Description

Leflunomide is an isoxazole immunomodulatory agent and a disease-modifying anti-rheumatic drug (DMARD). It is an oral medication used for the long-term management of autoimmune diseases. Leflunomide is a prodrug that is rapidly metabolized in the body into its active form, A77 1726 (teriflunomide), which is responsible for its therapeutic effects. Its action is primarily on the immune system, where it helps to reduce inflammation and slow the progression of joint damage.

Indication

Leflunomide is indicated for the treatment of active arthritis in adult patients. Its main indications include:

• Rheumatoid Arthritis (RA): It is used to reduce signs and symptoms, inhibit the progression of structural damage, and improve physical function in patients with active RA.

• Psoriatic Arthritis: It is also indicated for the treatment of active psoriatic arthritis.

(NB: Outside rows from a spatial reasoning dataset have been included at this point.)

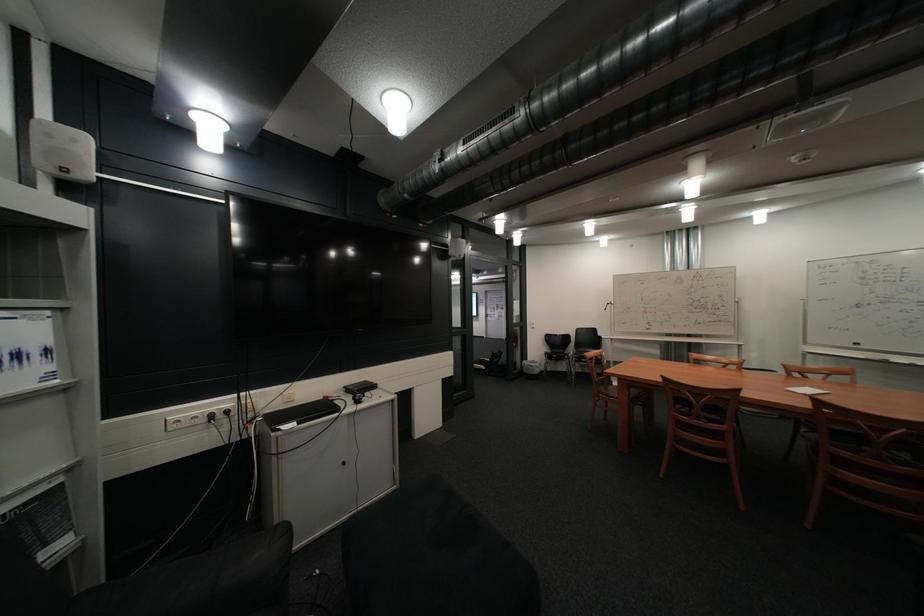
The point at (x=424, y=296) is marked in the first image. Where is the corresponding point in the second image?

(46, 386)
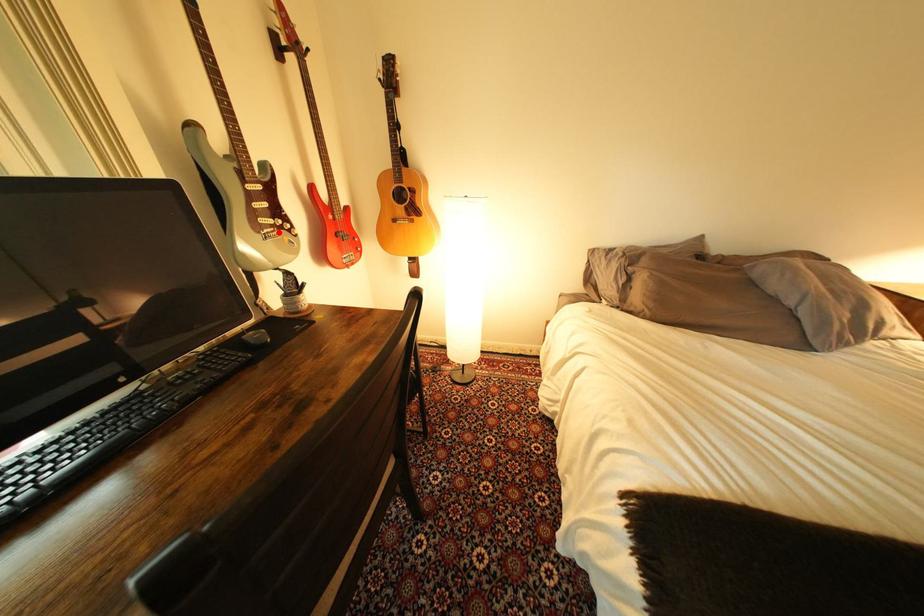
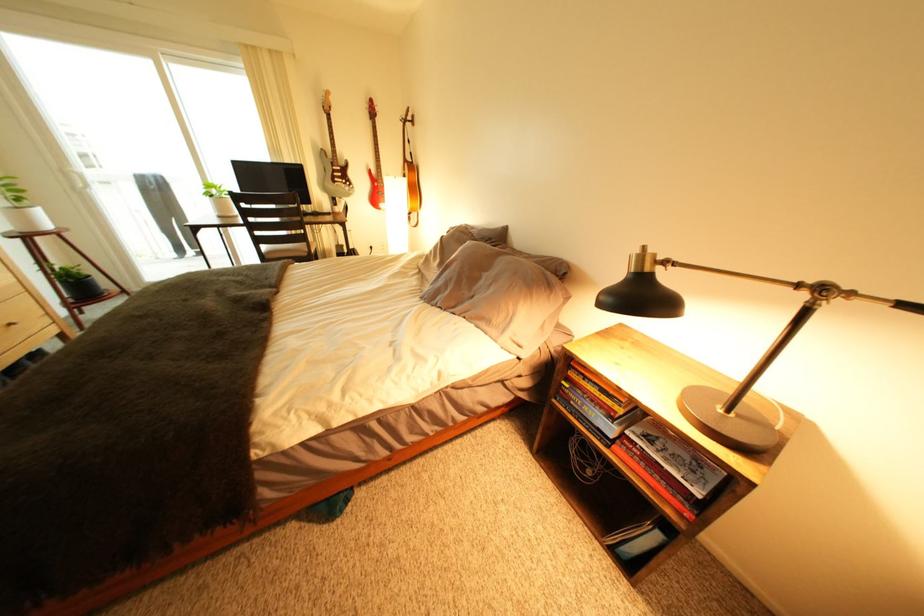
Locate, in the second image, the point that corresponds to the highlighted location in the first image.

(349, 185)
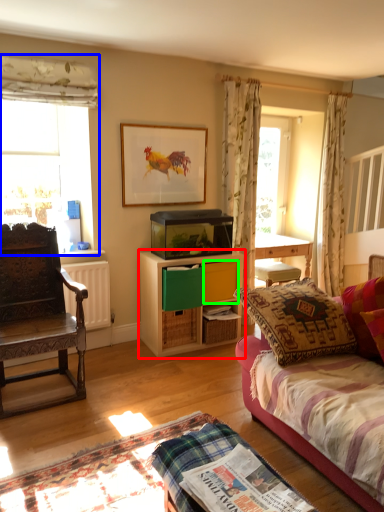
Question: Which object is the closest to the cabinetry (highlighted by a red box)? Choose among these: window (highlighted by a blue box) or drawer (highlighted by a green box).

Choices:
 (A) window
 (B) drawer

Answer: (B)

As a DMARD, leflunomide is not for immediate pain relief; its full therapeutic effect may take several weeks or even months to become apparent.

Mechanism of Action

Leflunomide’s mechanism of action is based on its ability to inhibit the proliferation of activated lymphocytes, particularly T-lymphocytes, which play a central role in the pathogenesis of rheumatoid arthritis and other autoimmune diseases. The process is as follows:

1. Prodrug Activation: After oral administration, leflunomide is rapidly converted to its active metabolite, A77 1726. This active metabolite has a very long half-life, allowing for once-daily dosing.
2. Inhibition of Dihydroorotate Dehydrogenase (DHODH): The active metabolite, A77 1726, acts as a non-competitive inhibitor of the mitochondrial enzyme dihydroorotate dehydrogenase (DHODH). This enzyme is a crucial and rate-limiting step in the de novo pyrimidine synthesis pathway.
3. Disruption of Pyrimidine Synthesis: Pyrimidines (cytosine, uracil, and thymine) are essential building blocks for DNA and RNA. Lymphocytes, especially activated T-lymphocytes, are highly dependent on the de novo pathway for their pyrimidine supply to support rapid proliferation. Other cells in the body can use a “salvage” pathway for pyrimidine synthesis, making them less dependent on the DHODH enzyme.
4. Reduced Lymphocyte Proliferation: By inhibiting DHODH, leflunomide effectively blocks the proliferation of activated T-lymphocytes. This leads to a reduction in the inflammatory cascade and the production of autoantibodies that cause joint damage in autoimmune diseases. This selective action on lymphocytes, while sparing other cell types, is a key feature of its therapeutic effect.